A shocking statistic just appeared on Linkedin:
Does this concern you? “A small share of doctors, 11 percent, accounted for about 25 percent of the complications. Hundreds of surgeons across the country had rates double and triple the national average. Every day, surgeons with the highest complication rates in our analysis are performing operations in hospitals nationwide.
Darn right it concerns me. It concerns me that someone who claims to be an expert (and I won’t mention a name, because it’s the holiday season, and because he is quite good at other things, and because he ordered my book so I don’t want to embarrass him) thinks this paragraph makes any sense whatsoever. Sure, it sounds dramatic to a lay reader, but a true expert would have parsed it just a bit…
First, it is possible that those 11% of surgeons also accounted for about 25% of surgeries–and that’s why they accounted for about 25% of complications.

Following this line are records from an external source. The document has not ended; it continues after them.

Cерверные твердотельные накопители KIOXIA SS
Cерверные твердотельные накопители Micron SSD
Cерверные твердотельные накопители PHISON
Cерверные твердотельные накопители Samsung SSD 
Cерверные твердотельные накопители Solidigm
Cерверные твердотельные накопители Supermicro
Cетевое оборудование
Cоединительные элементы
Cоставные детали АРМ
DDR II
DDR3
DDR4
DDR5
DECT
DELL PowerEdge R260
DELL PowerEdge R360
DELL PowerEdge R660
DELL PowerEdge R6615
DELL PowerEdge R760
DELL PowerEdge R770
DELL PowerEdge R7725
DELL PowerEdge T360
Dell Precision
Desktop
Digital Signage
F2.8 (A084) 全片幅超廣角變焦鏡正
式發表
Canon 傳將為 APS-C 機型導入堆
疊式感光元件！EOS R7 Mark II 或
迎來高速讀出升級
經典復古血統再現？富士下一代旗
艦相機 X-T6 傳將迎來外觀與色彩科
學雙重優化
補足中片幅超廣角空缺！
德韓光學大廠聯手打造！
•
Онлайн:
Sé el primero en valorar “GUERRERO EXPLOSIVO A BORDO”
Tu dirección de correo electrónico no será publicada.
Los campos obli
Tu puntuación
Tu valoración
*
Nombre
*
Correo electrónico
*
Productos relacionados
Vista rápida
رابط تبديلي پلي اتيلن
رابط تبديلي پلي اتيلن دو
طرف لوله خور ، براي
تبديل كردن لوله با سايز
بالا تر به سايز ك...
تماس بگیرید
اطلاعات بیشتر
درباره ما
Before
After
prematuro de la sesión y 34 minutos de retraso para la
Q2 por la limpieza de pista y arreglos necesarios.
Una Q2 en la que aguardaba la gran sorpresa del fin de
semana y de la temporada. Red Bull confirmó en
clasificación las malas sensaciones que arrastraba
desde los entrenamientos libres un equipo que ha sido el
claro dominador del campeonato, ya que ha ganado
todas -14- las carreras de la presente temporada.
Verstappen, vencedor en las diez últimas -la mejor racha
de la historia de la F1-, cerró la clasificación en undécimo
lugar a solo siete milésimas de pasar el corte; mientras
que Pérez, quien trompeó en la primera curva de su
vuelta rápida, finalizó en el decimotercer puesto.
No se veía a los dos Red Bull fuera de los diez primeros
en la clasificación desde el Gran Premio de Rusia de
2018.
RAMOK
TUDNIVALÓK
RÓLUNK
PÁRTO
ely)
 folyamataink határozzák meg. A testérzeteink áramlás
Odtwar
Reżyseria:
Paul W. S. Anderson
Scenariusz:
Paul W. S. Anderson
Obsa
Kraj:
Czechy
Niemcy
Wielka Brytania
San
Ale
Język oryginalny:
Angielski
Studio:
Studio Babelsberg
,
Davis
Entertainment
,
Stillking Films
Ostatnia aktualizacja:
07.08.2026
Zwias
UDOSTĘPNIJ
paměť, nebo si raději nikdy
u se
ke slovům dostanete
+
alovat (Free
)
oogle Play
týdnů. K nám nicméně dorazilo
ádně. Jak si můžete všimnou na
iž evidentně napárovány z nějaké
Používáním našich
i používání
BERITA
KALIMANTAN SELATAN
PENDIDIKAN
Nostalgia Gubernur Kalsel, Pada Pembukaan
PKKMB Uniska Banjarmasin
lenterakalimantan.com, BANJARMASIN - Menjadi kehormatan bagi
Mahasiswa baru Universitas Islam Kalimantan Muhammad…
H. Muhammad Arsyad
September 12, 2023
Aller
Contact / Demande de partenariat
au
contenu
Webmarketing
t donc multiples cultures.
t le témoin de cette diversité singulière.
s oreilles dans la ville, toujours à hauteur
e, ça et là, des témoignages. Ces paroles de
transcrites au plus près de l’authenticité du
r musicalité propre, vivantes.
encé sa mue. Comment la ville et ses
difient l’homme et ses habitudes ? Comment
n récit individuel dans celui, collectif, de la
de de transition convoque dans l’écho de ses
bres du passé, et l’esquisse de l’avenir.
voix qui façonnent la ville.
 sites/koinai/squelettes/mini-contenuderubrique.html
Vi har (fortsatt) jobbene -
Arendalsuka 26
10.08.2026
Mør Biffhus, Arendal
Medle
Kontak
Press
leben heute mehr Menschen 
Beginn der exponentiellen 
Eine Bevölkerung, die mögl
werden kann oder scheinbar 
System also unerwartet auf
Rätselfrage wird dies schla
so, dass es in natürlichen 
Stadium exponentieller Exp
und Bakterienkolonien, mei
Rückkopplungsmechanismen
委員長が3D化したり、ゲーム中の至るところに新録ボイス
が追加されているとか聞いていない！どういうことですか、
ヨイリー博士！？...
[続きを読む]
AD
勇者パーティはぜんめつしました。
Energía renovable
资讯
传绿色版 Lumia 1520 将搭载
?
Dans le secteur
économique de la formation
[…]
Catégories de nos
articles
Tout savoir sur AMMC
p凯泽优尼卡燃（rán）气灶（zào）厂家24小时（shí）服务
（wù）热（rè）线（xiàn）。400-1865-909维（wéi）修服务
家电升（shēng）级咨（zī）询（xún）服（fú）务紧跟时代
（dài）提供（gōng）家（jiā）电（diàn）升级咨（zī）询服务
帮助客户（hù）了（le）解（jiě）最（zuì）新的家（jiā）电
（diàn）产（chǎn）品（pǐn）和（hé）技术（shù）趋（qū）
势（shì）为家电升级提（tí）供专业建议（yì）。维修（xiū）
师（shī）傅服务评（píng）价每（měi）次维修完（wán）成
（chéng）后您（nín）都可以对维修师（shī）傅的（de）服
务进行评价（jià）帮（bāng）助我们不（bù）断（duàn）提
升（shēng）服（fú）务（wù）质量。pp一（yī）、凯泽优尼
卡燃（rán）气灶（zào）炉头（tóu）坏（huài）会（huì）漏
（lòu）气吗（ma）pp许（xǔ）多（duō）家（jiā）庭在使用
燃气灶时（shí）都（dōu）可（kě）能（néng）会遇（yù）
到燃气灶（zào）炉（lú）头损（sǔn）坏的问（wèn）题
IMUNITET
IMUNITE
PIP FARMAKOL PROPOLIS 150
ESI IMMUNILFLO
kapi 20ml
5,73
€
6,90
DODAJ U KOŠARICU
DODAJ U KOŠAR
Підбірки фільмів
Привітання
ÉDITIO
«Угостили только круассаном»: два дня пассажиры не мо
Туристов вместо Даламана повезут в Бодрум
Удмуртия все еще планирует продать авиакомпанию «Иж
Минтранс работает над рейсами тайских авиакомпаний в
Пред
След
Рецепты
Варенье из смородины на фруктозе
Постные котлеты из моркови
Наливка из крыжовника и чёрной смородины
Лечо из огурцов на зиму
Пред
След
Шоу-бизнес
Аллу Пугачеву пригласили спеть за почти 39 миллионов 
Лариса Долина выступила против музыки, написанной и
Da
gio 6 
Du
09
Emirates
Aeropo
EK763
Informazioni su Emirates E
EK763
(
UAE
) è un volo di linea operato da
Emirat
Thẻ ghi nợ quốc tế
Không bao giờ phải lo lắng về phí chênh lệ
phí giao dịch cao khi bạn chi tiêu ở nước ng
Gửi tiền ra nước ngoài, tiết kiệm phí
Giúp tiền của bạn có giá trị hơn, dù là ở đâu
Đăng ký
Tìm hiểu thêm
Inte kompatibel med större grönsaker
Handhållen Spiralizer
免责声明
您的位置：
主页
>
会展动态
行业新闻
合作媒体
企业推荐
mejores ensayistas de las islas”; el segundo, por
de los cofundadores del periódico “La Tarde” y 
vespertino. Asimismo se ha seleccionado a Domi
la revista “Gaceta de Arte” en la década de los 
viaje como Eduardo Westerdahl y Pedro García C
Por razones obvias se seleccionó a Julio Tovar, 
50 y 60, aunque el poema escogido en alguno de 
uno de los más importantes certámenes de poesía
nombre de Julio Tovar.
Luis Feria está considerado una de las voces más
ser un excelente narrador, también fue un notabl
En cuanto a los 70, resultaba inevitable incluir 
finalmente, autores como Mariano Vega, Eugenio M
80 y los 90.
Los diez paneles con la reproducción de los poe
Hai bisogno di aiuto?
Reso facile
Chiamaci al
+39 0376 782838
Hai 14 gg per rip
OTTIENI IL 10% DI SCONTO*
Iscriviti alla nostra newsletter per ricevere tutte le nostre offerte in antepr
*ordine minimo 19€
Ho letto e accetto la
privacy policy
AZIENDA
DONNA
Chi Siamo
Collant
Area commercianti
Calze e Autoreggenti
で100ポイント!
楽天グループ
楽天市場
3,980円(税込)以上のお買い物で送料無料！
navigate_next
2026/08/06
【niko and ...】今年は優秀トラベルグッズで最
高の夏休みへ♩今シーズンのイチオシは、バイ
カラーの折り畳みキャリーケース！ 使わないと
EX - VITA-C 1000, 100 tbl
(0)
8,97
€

Second, “11% accounting for 25%” actually proves the opposite point than the one this guy is trying to make. If there were truly “bad apples” there would be an 80-20 rule. 11% accounting for 25% is about as far from an 80-20 rule as you can get. In sharp contrast, in healthcare spending generally, 5% of the population accounted for 50% of spending last year. And a tiny percentage of doctors account for half of all oxycontin. Truly bad apples. 11% of doctors probably account for 90% of oxy prescriptions, I would guess.
Third, he said “hundreds of surgeons…had complication rates double and triple the national average.” Newsflash: it’s called an “average” because many people will be above it and many below it.
Indeed, with maybe 135,000 surgeons in the country, it would almost be mathematically impossible for only “hundreds to be double or triple the national average,” given that many surgeons, particularly those with low volumes of patients, would be at zero complications.
This whole thread is a perfect example of why people should read Why Nobody Believes the Numbers: Separating Fact from Fiction in Population Health Management. It teaches how to read this type of statistic using a critical eye, rather than accept stuff at face value that makes no sense whatsoever.
Note: none of this is to say there aren’t bad surgeons out there. Certainly, there are. But there are better ways to make the point than using mathematical fallacies about averages and 80-20 rules. And sometimes surgeons are really competent in the OR because they perform high volumes of surgeries…but maybe many of those surgeries shouldn’t have been performed in the first place and that’s why the surgeon is performing so many. As Peter Drucker says: “Nothing is more wasteful than doing something efficiently that need not have been done at all.”
That, of course, is what Quizzify teaches…how to avoid medical interventions that should not be done at all.
Two postscripts. First, he ends with:
Every day, surgeons with the highest complication rates in our analysis are performing operations in hospitals nationwide.
Well, where the heck else would they be performing operations besides hospitals (and surgicenters)?
Second, although he is a very capable guy in other ways, biostatistics are not his long suit. For instance, he once wrote:
“For millenia [sic], employers had no way of knowing that their employees were walking around without a clue that they had a debilitating or terminal condition…percolating in their bodies.”
I must confess I learned a lot from this exposition. I had not realized that employers’ concerns about employee chronic disease had their roots in ancient history. But there it is, right in the opening words: these concerns date back “millenia,” when employers failed to get their employees tested for “percolating” conditions before throwing them to the lions.